Lying in bed, awake, I resolved to quit. An was right. The movie was done. There was no reason I should be spending my days there anymore. The time had come to move on. But what would I do? I had no marketable skills, other than those I had picked up as an usher—sweeping, counting change, making announcements over a loudspeaker. Skills that might have served me well in Communist Poland but that made me at the age of thirty in the entrepreneurial capital of the world an increasingly pathetic figure. My only option at this point was grad school. A doctorate in music composition. I could teach, get the occasional local symphony commission. It seemed almost glamorous now, after being confronted with the realities of moviemaking and the realities of being an iconoclastic novelist with a wife and a child.
9
RUSHDIE
THE FOLLOWING MORNING, AFTER I offered my resignation, Suriyaarachchi said, “But you’d be turning down a full-fledged producer credit, which would be a real shame.”
“On Dead Hank’s Boy?”
“That ship has sailed, my friend, no. I’m talking about our new project.”
“A documentary,” Dave said
.
“About?”
“Your boyfriend down the hall. Dave, show the man.”
Dave held out a copy of yesterday’s New York Post. “Page nine.”
I looked from Dave to Suriyaarachchi to the Post in my hands. The headline: “Brick Suspect Rips Rudy’s Homeless Policy.” I thumbed past the movie listings. Page 9. There were three stories here. One involved a retired television weatherman convinced that a coming storm would wash away the sins of the city and was building an ark on the roof of his Cobble Hill brownstone. The neighbors had filed a court injunction against it. The man’s name was, improbably, Fludd. Another was an update on the kidnapping of a Queens woman’s two-year-old—it turned out the whole thing was a hoax. To what end was not made clear.

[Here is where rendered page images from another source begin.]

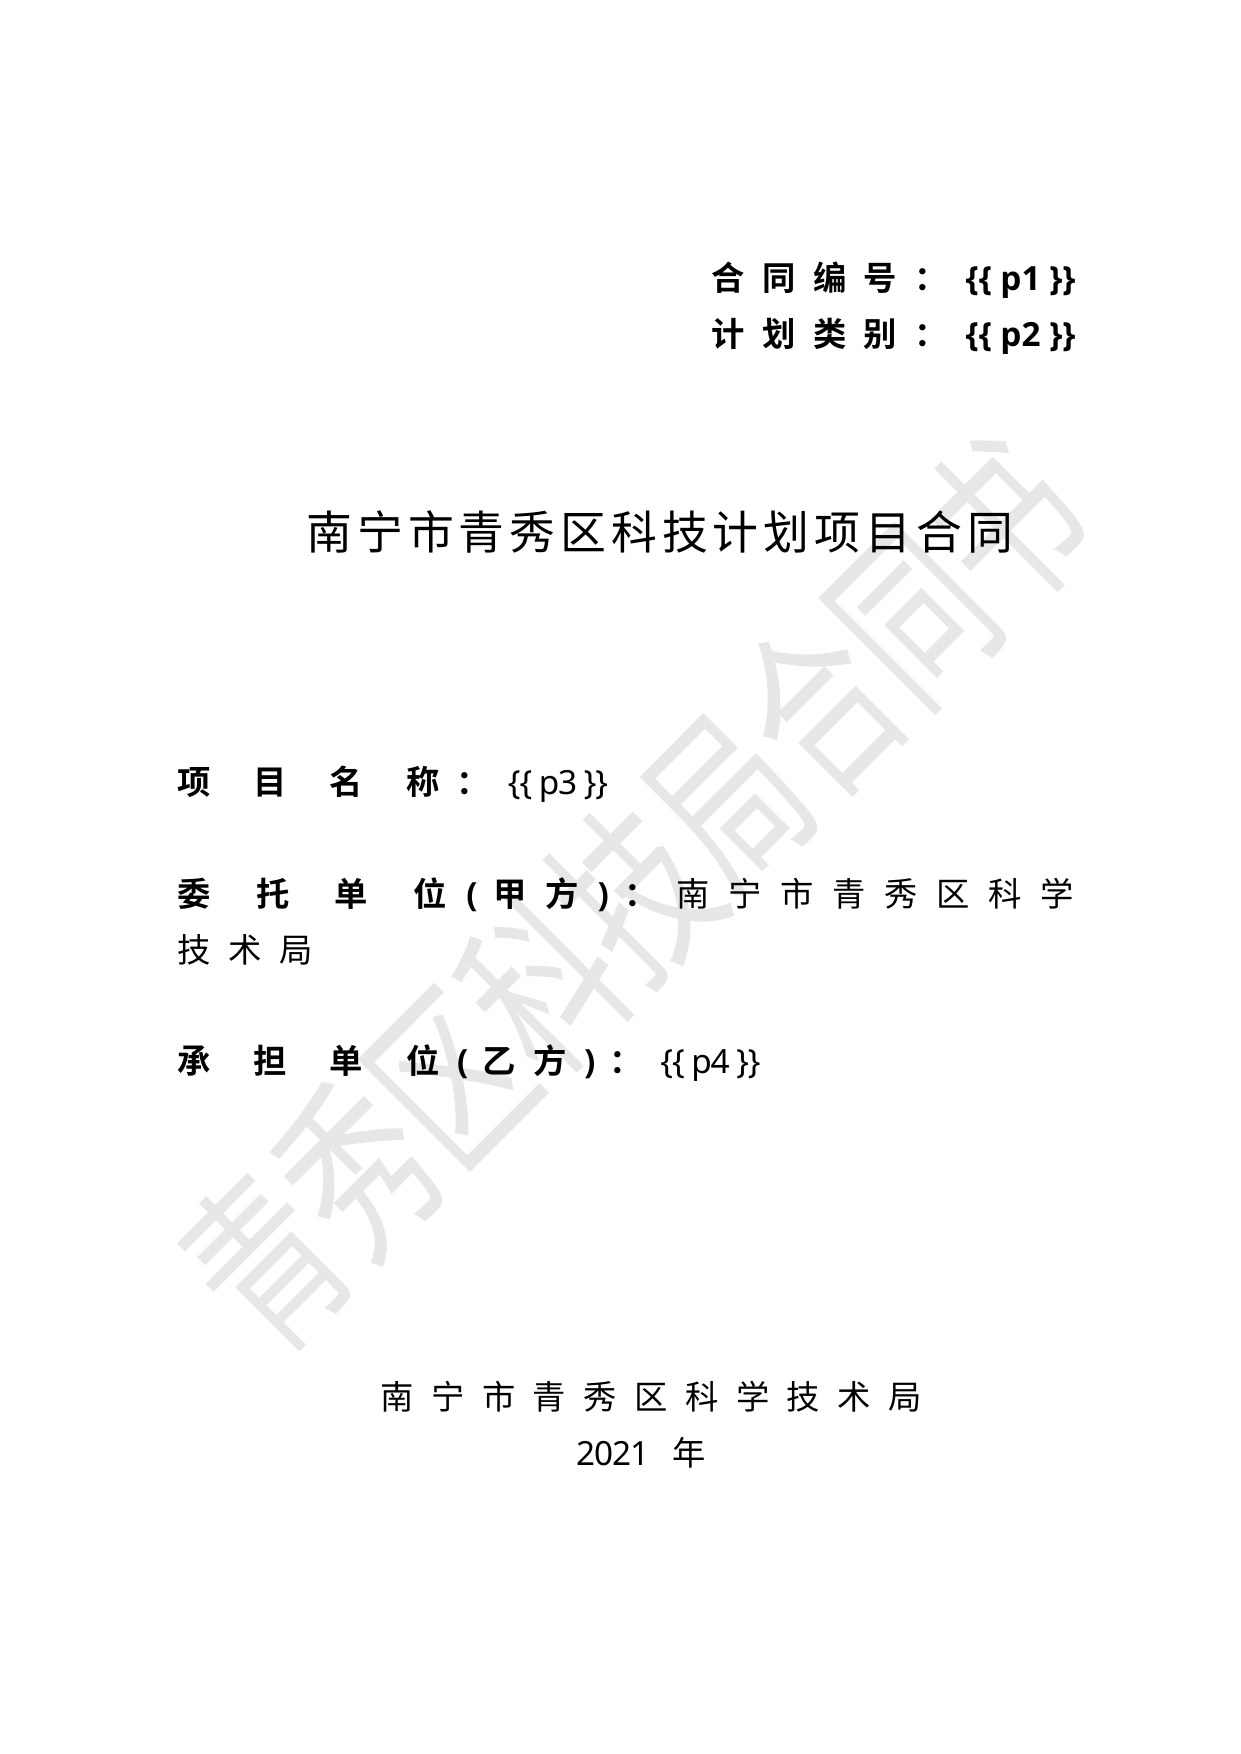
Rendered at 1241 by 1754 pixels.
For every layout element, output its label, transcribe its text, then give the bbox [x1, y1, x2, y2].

text 南宁市青秀区科技计划项目合同 [130, 472, 1123, 584]
text 合同编号：{{ p1 }} [177, 248, 1092, 304]
text 计划类别：{{ p2 }} [177, 304, 1092, 360]
text 委 托 单 位(甲方)：南宁市青秀区科学技术局 [177, 864, 1092, 976]
text 承 担 单 位(乙方)：{{ p4 }} [177, 1032, 1092, 1087]
text 南宁市青秀区科学技术局 [177, 1367, 1092, 1423]
text 项 目 名 称：{{ p3 }} [177, 752, 1092, 808]
text 2021年 [177, 1423, 1092, 1479]
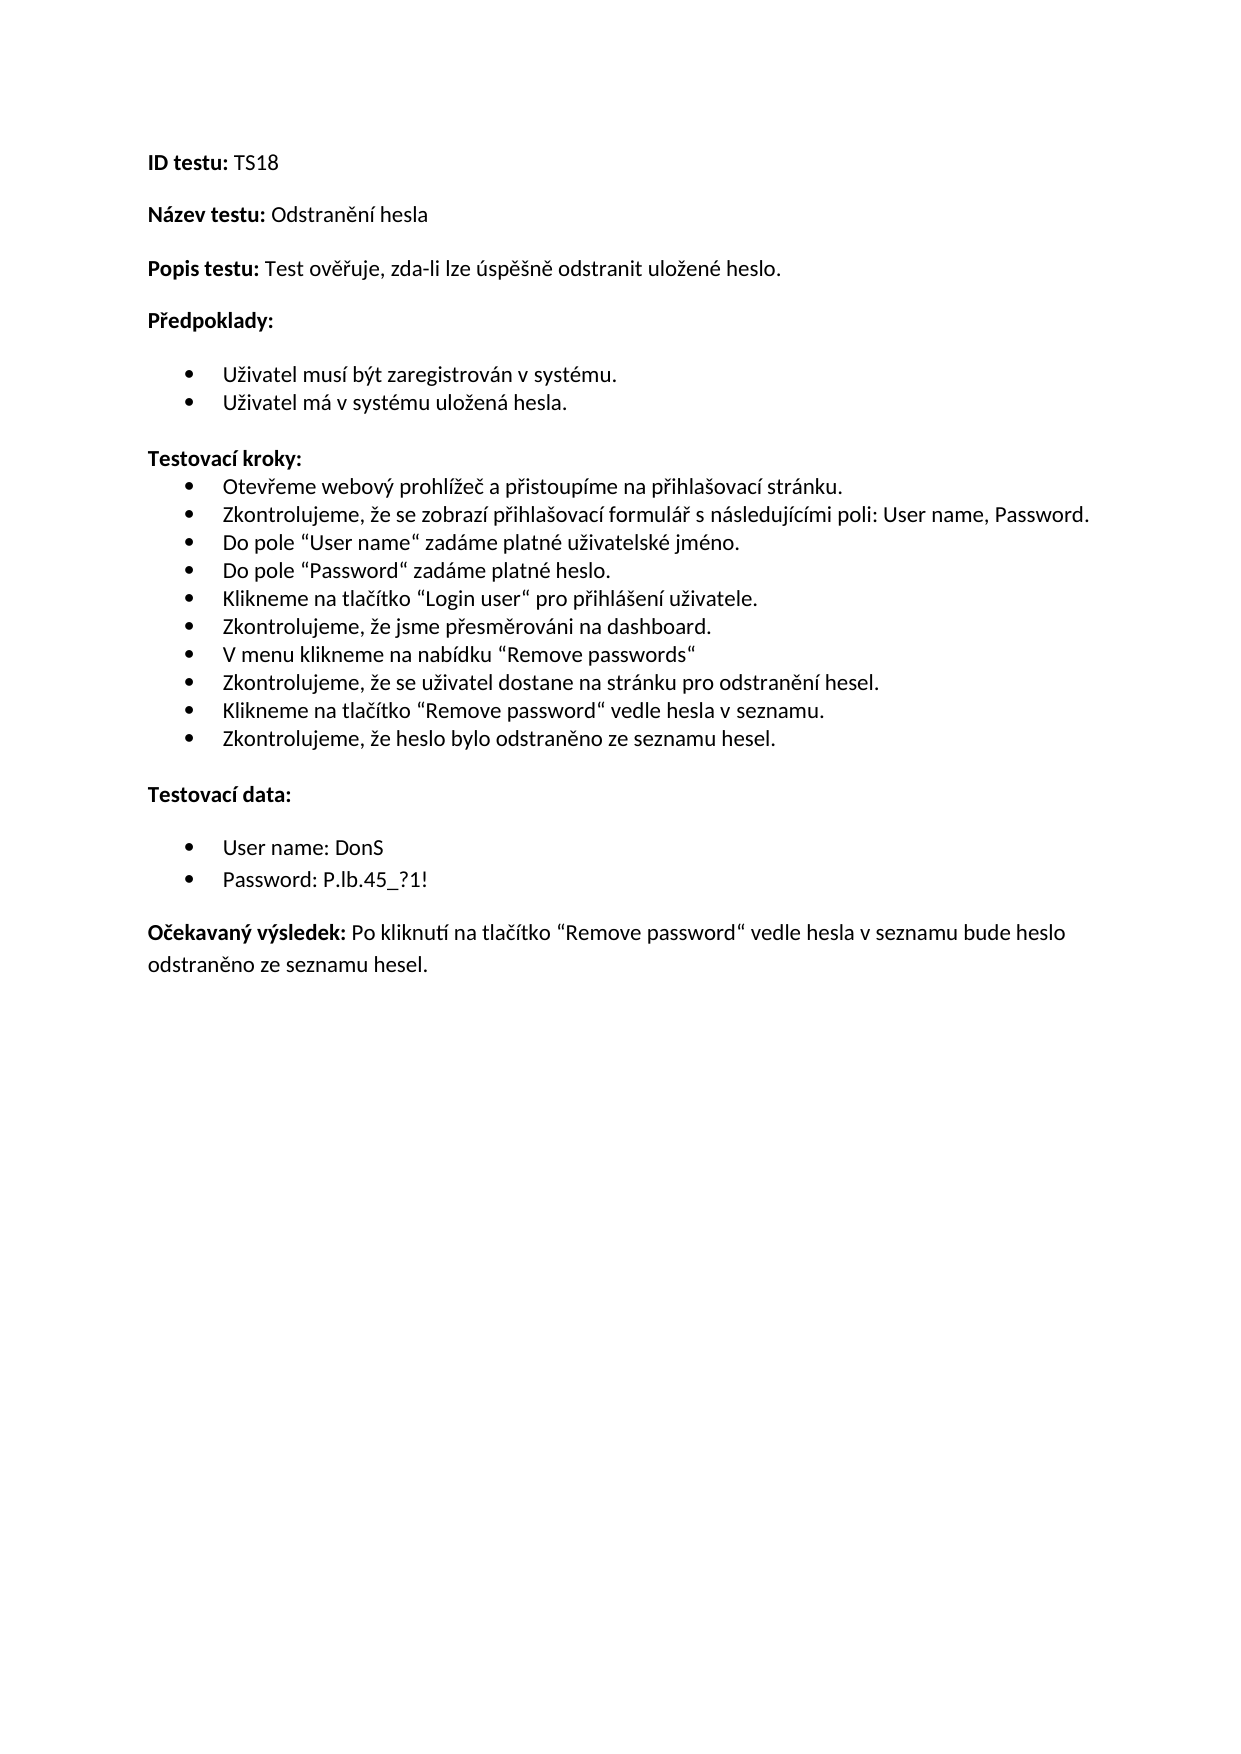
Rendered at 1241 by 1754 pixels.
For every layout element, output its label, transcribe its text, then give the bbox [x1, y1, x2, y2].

The third story was about Arthur: “Local Writer Sued—by His Own Family.” The article began, “Herald Square resident Arthur Morel, who has made waves in literary circles, now finds himself in deep water with his family upon the release of his latest effort, The Morels. Franklyn Wright, Mr. Morel’s father-in-law, has filed a defamation suit on behalf of his daughter and grandson. Mr. Morel’s openly autobiographical book makes explicit mention of an act of incest between himself and his then-eight-year-old son. Mr. Wright claims the portrayal of his daughter and grandson in such a manner constitutes unfair and damaging use of their names for the express purpose of furthering Mr. Morel’s own career. Mr. Morel could not be reached for comment.”
“And?” I said, handing the paper back to Dave.